The unemployment insurance system has been allowed to deteriorate over the years and is badly in need of reform to address today’s labour market realities.

  • Today, only about 38% of unemployed workers receive benefits compared to 75% who qualified prior to the cutbacks of 1990.
  • The length of benefit period is roughly half what it was 15 years ago. On average, claimants received only 19.3 weeks of regular benefits. Women are more likely to exhaust their benefits because they generally have fewer hours of endurable earnings.
  • The existing level of benefits paid is inadequate to support families and children. Average weekly benefits were $315 compared to average weekly industrial earnings of $728 in 2003.
  • Only 33% of claimants received the maximum of $413. Canada has the lowest basic replacement rate of OECD countries.
  • The current patchwork of qualifying hours required for different benefits and different situations is inequitable and unreasonable, especially for new claimants and those re-entering the workforce after 12 months.


Affordability of EI reform should not be an issue.
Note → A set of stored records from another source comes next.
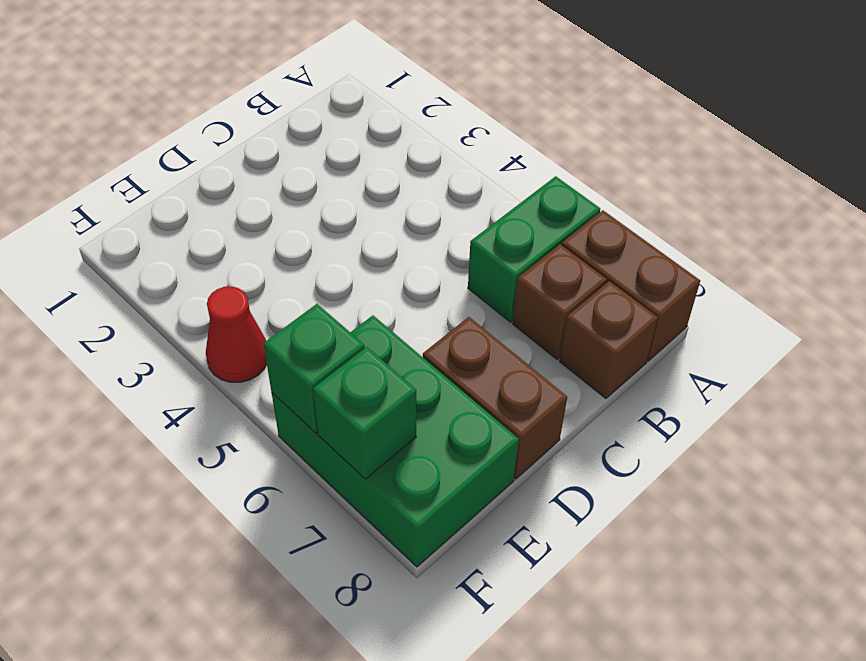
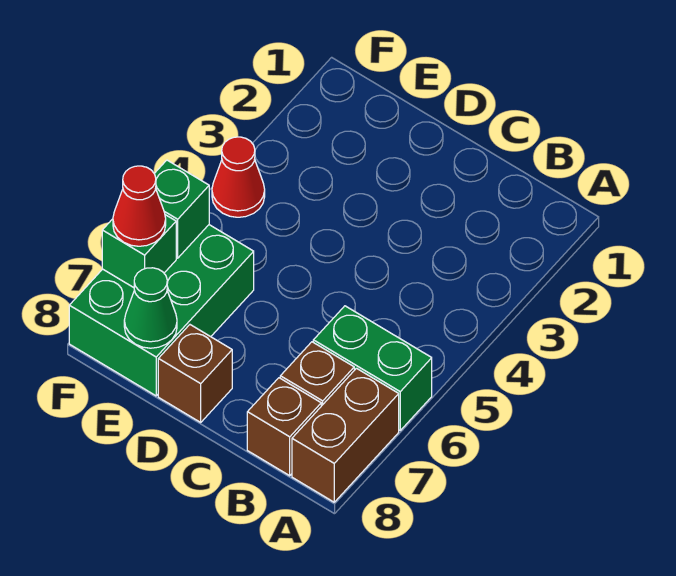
brown brick D7:D8 level 1 -> brown brick D8 level 1
none -> green cone E8 level 2
none -> red cone F7 level 3

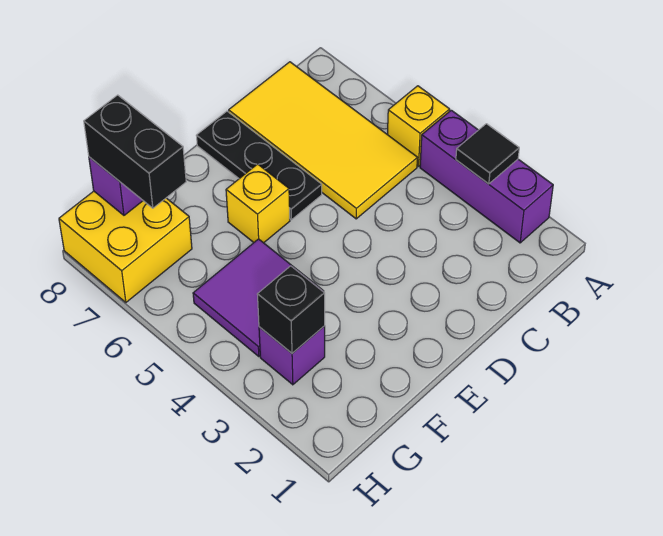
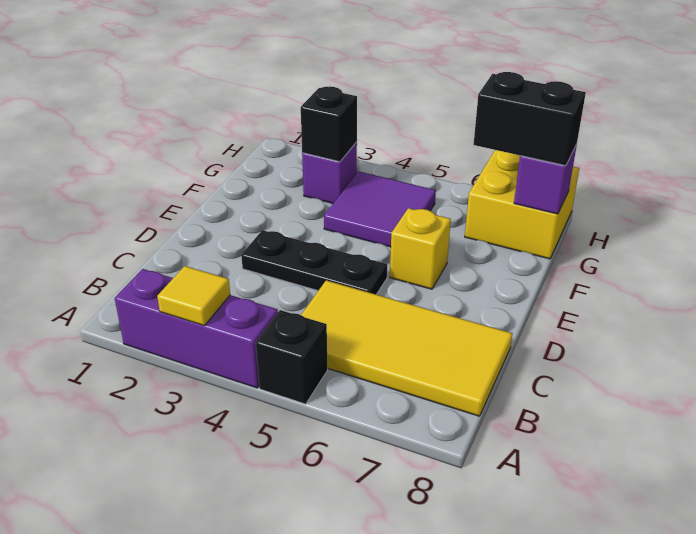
black tile A3 level 2 -> yellow tile A3 level 2
yellow brick A5 level 1 -> black brick A5 level 1
black plate D6:D8 level 1 -> black plate D3:D5 level 1

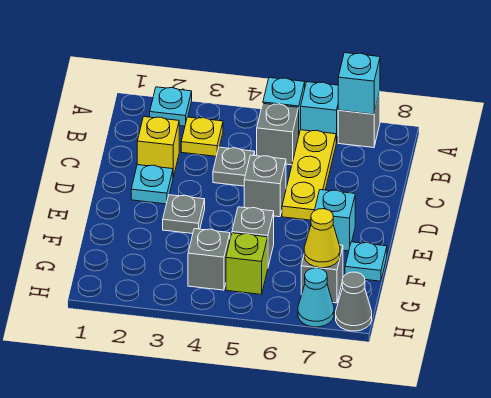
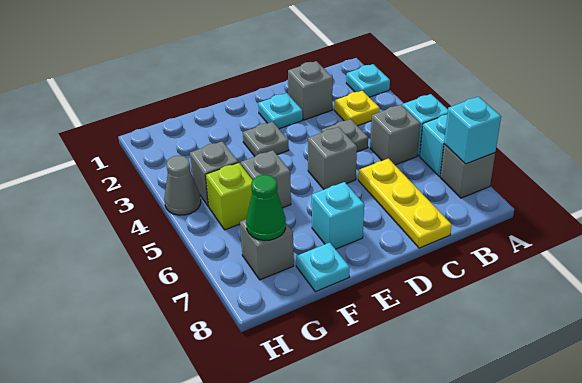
yellow plate B6:D6 level 1 -> yellow plate C6:C8 level 1
yellow brick C2 level 1 -> grey brick C2 level 1
yellow cone G7 level 2 -> green cone G7 level 2
cyan cone H7 level 1 -> none
grey cone H8 level 1 -> grey cone H4 level 1

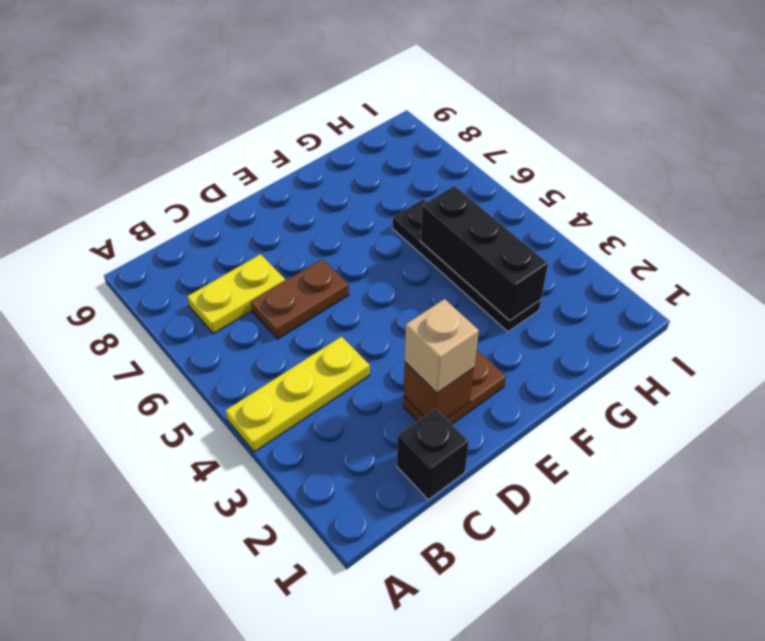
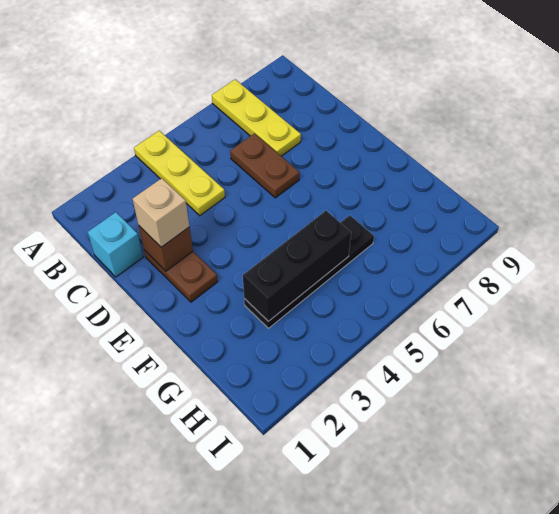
yellow plate B7:C7 level 1 -> yellow plate A7:C7 level 1
black brick C1 level 1 -> cyan brick C1 level 1

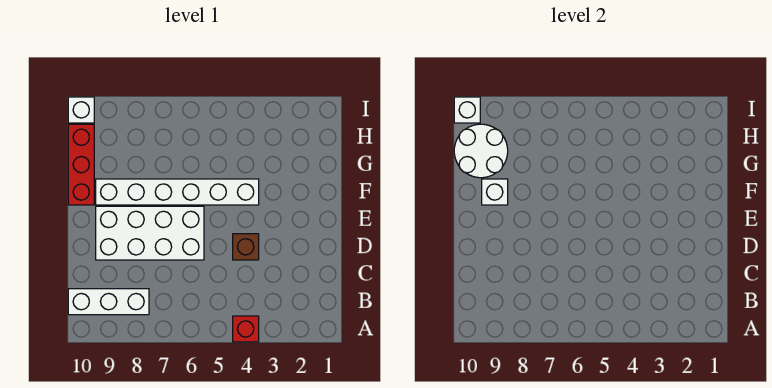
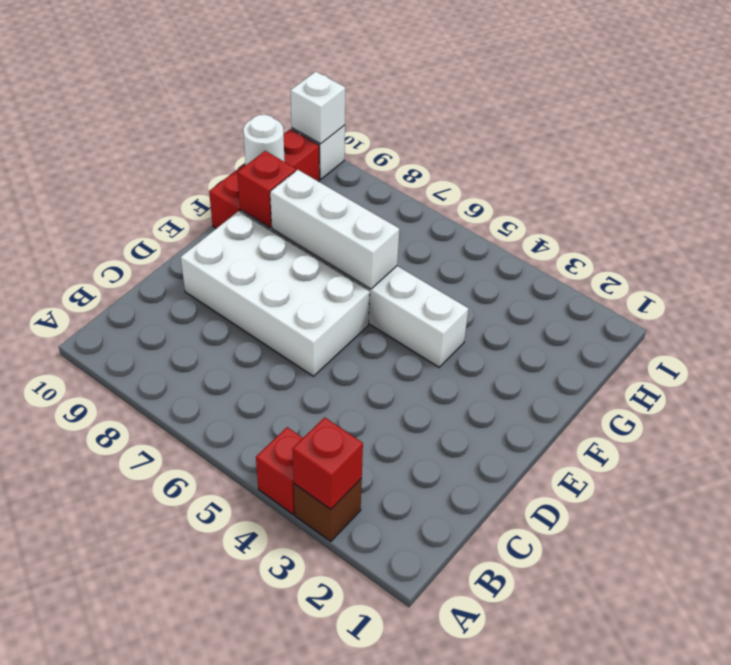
none -> red brick A3 level 2
white brick B8:B10 level 1 -> white brick F6:F8 level 2
brown brick D4 level 1 -> brown brick A3 level 1
white brick F9 level 2 -> red brick F9 level 2
white round brick G9:H10 level 2 -> white round brick G10 level 2

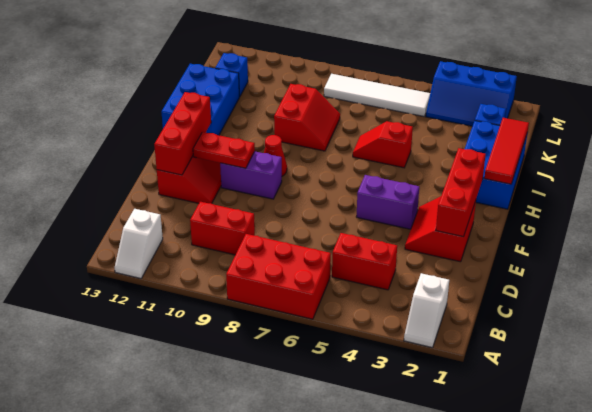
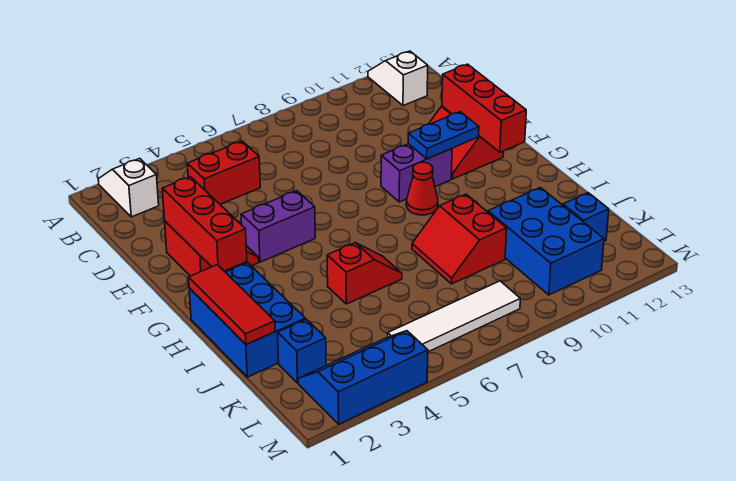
red brick A6:B8 level 1 -> none
red brick C9:C10 level 1 -> none
red plate F10:F11 level 2 -> blue plate F10:F11 level 2
blue brick H12:J13 level 1 -> blue brick J10:L11 level 1

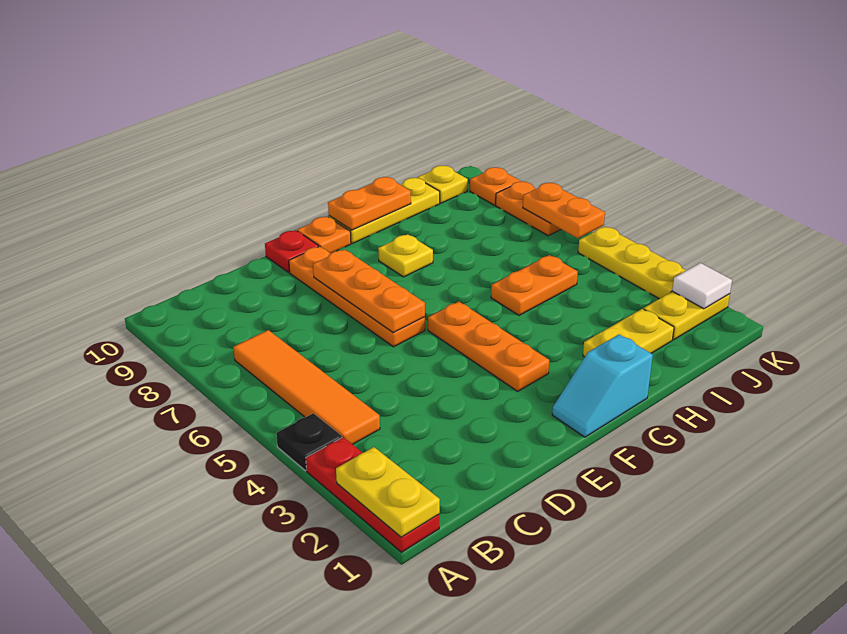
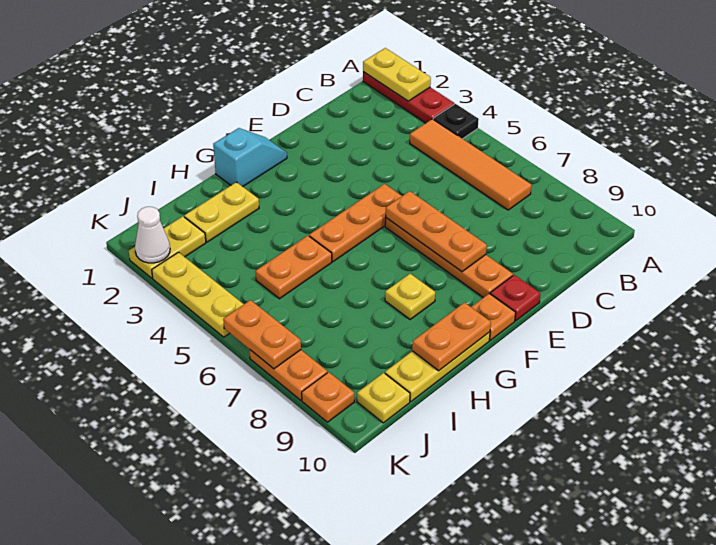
orange plate F3:F5 level 1 -> orange plate E5:G5 level 1
white tile K2 level 2 -> white cone K2 level 2

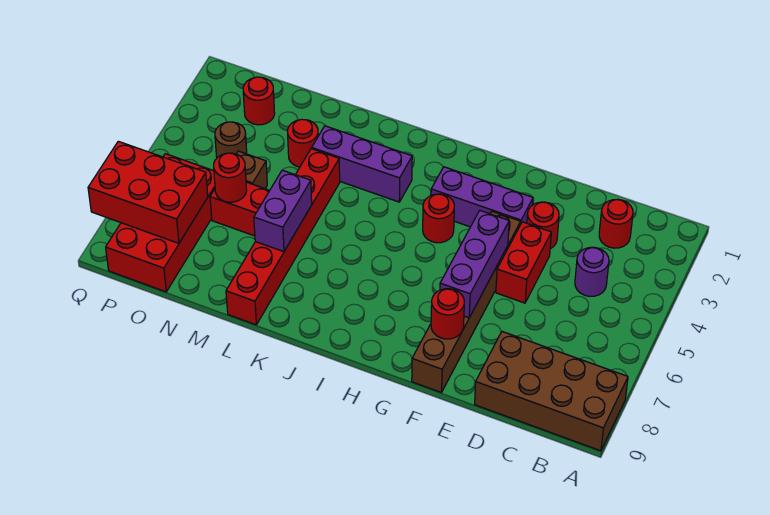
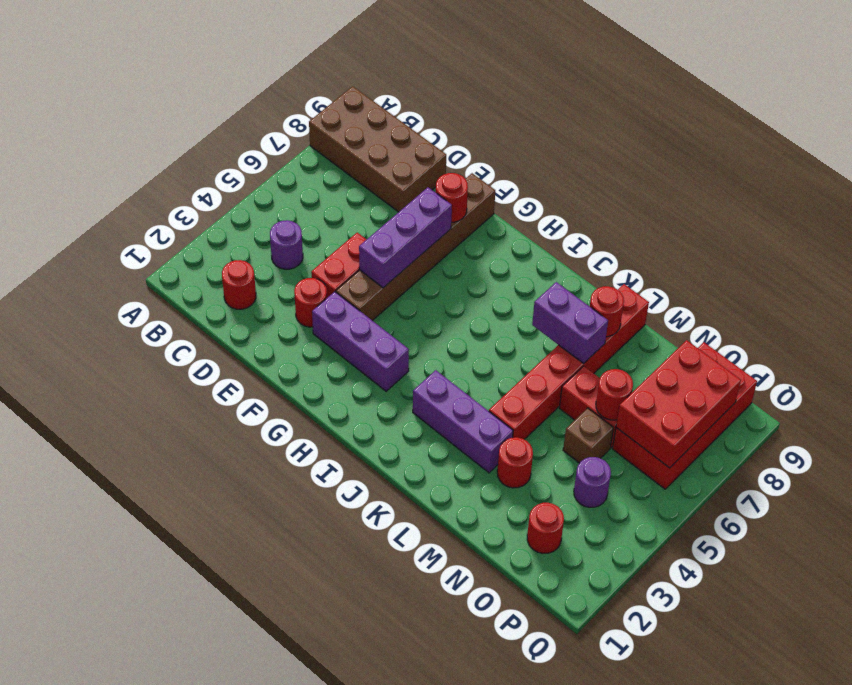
red round brick H4 level 1 -> red round brick L8 level 2
purple brick L6:L7 level 2 -> purple brick K7:L7 level 2
brown round brick O4 level 1 -> purple round brick O4 level 1
red brick O7:Q8 level 2 -> red brick O6:P8 level 2

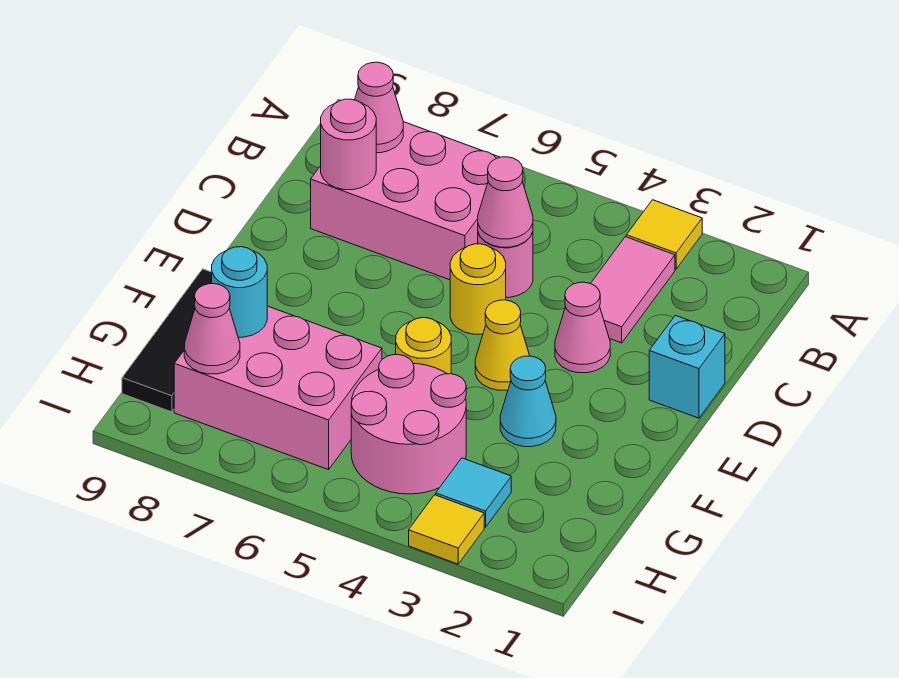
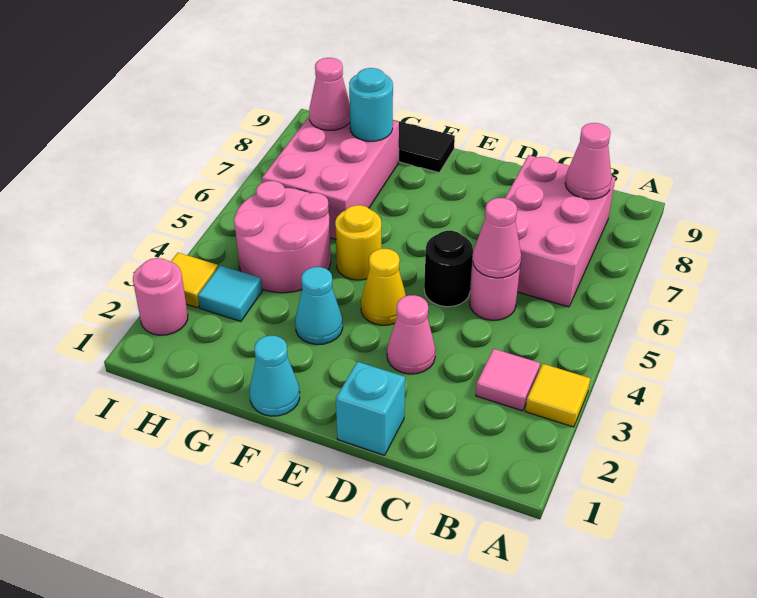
pink tile B3:C3 level 1 -> pink tile B3 level 1
pink round brick C8 level 2 -> pink round brick I2 level 1
yellow round brick D5 level 1 -> black round brick D5 level 1
none -> cyan cone F1 level 1

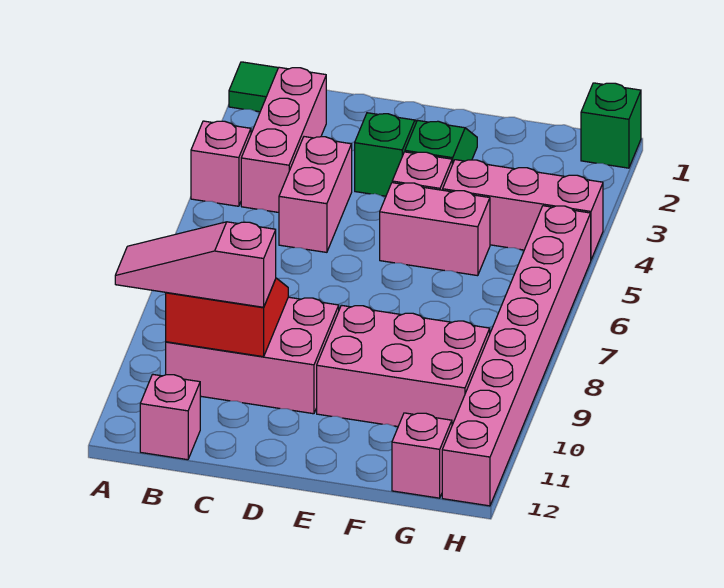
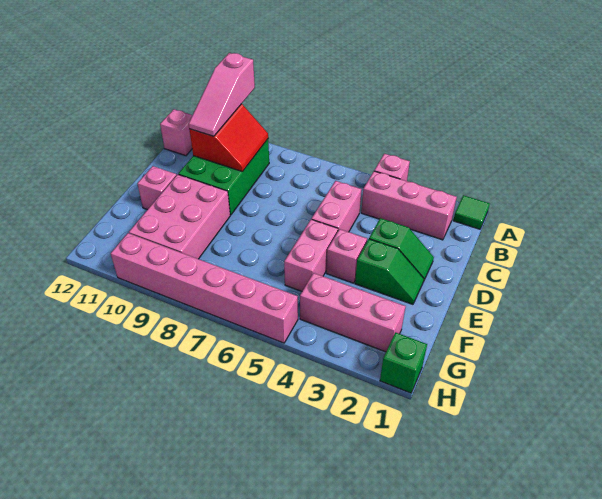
pink slope A10:C10 level 3 top C -> pink slope A10:C10 level 3 top A
pink brick B9:D10 level 1 -> green brick B9:D10 level 1
pink brick C4:C5 level 1 -> pink brick C5:D5 level 1
pink brick F4:H4 level 1 -> pink brick G2:G4 level 1
pink brick G12 level 1 -> pink brick E11 level 1
pink brick H5:H12 level 1 -> pink brick H5:H10 level 1

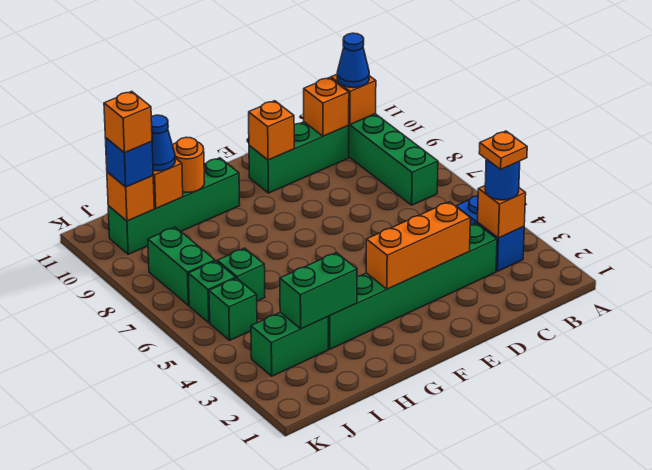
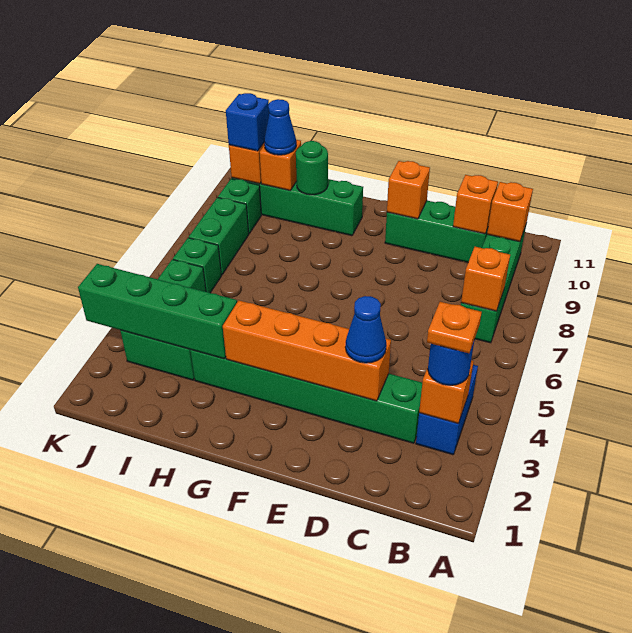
blue cone B10 level 3 -> blue cone D3 level 3
orange brick D3:F3 level 2 -> orange brick D3:G3 level 2
green brick H3:I3 level 2 -> green brick H3:K3 level 2
orange round brick H10 level 2 -> green round brick H10 level 2
green brick I6 level 1 -> green brick J9 level 1
orange brick J10 level 4 -> orange brick B7 level 2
The accumulated EI program surplus is more than $50 billion. According to the CLC, testimony by senior government officials to the Committee in 2004 showed that the annual cost of the three key reforms, would be less than $2 billion, about the amount of annual interest on the surplus.

The surplus should be used to improve the program for those who contribute to it – workers and employers.

We can afford to increase benefits and make the program more accessible. Canada must not neglect our income support program, especially when we are experiencing such robust budgetary surpluses.

An overhaul of the EI program is long overdue. Strong leadership and political will are needed to make that change happen.